▶ [What to do]
A) Reproduce the passage of the review of the differential equations textbook from "Struthers and Potter" to "some seminal theorems.", keeping every word unchanged.
B) Pick up the review of the differential equations textbook right after its final sentence and keep writing it.

▶ [Text for analysis]
━━━━

The textbook Differential Equations: For Scientists and Engineers by Allan Struthers and Merle Potter is an excellent starting point for undergraduates with a background in multivariable calculus who want to take the next step in their mathematical education. The book is framed as an ongoing discussion of the theory of differential equations. The authors frequently reference concepts and examples introduced earlier in the book to motivate further learning. That strategy makes the book feel like a continuing dialog between peers in which questions are asked and answers are proposed. The writing style is accessible to undergraduates, and students without much knowledge of differential equations will be able to jump right in.
Struthers and Potter choose not to prove the theorems they use throughout the book. Instead, they merely state them and then use them as tools to solve differential equations from physics, engineering, and biology. That practical approach makes Differential Equations an excellent resource for students who may not be mathematics majors. However, it also limits the scope of the book for advanced undergraduates, particularly mathematics majors who might have benefited from seeing more detailed proofs of some seminal theorems.
Chapter 1 is a detailed overview of concepts and techniques from linear algebra that are relevant to differential equations, and it includes plenty of explanations and examples. Much of its material is referenced and built on later in the book. As a probabilist, I was impressed by the way Markov chains were introduced as an example to motivate matrix–vector multiplication. Fundamental ideas from probability theory, including the Markov transition matrix and steady states of Markov chains, are explained effortlessly. The chapter concludes with an interesting, albeit short, discussion about how Google’s algorithms determine page rankings for search results by solving an eigenvalue problem for a huge matrix.
Chapter 2 introduces simple methods for solving first-order differential equations. Most of the material will be a review for advanced undergraduate students, since they would have seen all the methods in one form or another in a calculus course. The last section discusses nonlinear first-order differential equations that are either separable or in exact form.

━━━━

▶ [Data provided]
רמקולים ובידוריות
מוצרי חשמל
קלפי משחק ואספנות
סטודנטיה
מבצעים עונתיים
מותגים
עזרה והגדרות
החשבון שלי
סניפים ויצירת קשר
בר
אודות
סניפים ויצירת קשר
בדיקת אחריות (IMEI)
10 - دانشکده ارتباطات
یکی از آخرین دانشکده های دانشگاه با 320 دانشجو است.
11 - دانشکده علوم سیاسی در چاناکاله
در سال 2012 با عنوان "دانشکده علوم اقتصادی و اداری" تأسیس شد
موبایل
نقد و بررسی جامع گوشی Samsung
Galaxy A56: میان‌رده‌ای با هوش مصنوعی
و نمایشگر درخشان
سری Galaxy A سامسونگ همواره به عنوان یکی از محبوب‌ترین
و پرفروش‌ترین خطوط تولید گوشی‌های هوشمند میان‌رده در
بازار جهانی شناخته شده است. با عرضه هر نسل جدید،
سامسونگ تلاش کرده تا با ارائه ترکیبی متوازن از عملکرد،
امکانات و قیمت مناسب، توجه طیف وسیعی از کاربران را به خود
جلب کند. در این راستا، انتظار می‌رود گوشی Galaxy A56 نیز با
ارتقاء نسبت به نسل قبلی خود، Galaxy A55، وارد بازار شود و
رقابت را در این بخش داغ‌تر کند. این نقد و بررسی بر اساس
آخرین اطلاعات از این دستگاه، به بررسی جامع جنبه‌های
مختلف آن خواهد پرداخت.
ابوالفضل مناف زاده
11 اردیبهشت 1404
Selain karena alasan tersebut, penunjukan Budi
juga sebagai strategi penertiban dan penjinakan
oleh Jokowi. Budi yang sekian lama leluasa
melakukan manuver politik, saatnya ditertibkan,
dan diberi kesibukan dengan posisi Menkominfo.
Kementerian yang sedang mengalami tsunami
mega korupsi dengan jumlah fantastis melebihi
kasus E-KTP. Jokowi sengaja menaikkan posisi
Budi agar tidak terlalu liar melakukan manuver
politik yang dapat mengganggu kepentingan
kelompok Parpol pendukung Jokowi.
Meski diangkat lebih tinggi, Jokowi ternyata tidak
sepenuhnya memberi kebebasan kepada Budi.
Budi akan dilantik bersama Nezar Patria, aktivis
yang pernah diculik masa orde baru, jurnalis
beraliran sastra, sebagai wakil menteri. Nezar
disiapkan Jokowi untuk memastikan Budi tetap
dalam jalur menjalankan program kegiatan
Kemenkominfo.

━━━━

▶ [Answers given]
A)
Struthers and Potter choose not to prove the theorems they use throughout the book. Instead, they merely state them and then use them as tools to solve differential equations from physics, engineering, and biology. That practical approach makes Differential Equations an excellent resource for students who may not be mathematics majors. However, it also limits the scope of the book for advanced undergraduates, particularly mathematics majors who might have benefited from seeing more detailed proofs of some seminal theorems.

B)
The authors point to chapter 3, titled “Linear Systems of Differential Equations,” as the heart of the textbook. It begins with the long-term behavior of 2 × 2 systems in terms of eigenvalues and eigenvectors, then introduces methods of solving systems of linear first-order equations. That is a novel approach; most textbooks first discuss general techniques for solving systems and only examine long-term behavior after arriving at the solution. Struthers and Potter do a good job of starting with simple examples of linear systems, showing how to analyze those systems, and then generalizing the analytical techniques to arrive at concrete theorems.
A detailed discussion of beats of resonances is the highlight of chapter 4, “Higher-Order Differential Equations.” The authors analyze damped-harmonic-oscillator equations with periodic forcing functions through a series of intelligently crafted examples. That section caters nicely to students with backgrounds in physics and engineering.
Laplace transforms are introduced in chapter 5 as tools that allow us to solve differential equations whose forcing functions are discontinuous. They also can be used, as the authors show, to deal with impulses. That approach gives instructors and students a clear motivation for studying Laplace transforms. The authors build up to solving second-order linear equations with Dirac delta force through a series of examples.
Chapter 6 is a good synopsis of the most commonly used numerical methods—including Euler’s, Taylor’s, and the Runge–Kutta—for solving differential equations and systems. In chapter 7, titled “Series Solutions for Differential Equations,” the authors spend considerable time on the Hermite, Laguerre, and Bessel equations. However, all three are introduced rather abruptly, and the chapter could have benefited from a discussion of why those equations are important.
Except for the first chapter, all chapters contain a section called “For Further Study.” That material deserves a special mention. Each section reads like a single long exercise problem but is in fact a step-by-step analysis of interesting problems coming from different scientific fields. The problems tie together techniques and concepts developed throughout the chapter, while at the same time teaching some new material. I will soon begin teaching an undergraduate class on differential equations and I think those sections will come in handy as a source of assignments. For example, the “For Further Study” section in chapter 3 leads students to the formal definition of matrix exponentials and gives them the opportunity to explore how the exponentials can be used to solve systems of first-order differential equations.
I am very happy to have been introduced to this excellent textbook. I plan to use it as an additional resource in the upcoming semester.
Pratima Hebbar is a Griffiths Assistant Research Professor in the department of mathematics at Duke University. She completed her PhD at the University of Maryland in 2019. She works on asymptotic problems arising from probability and partial differential equations.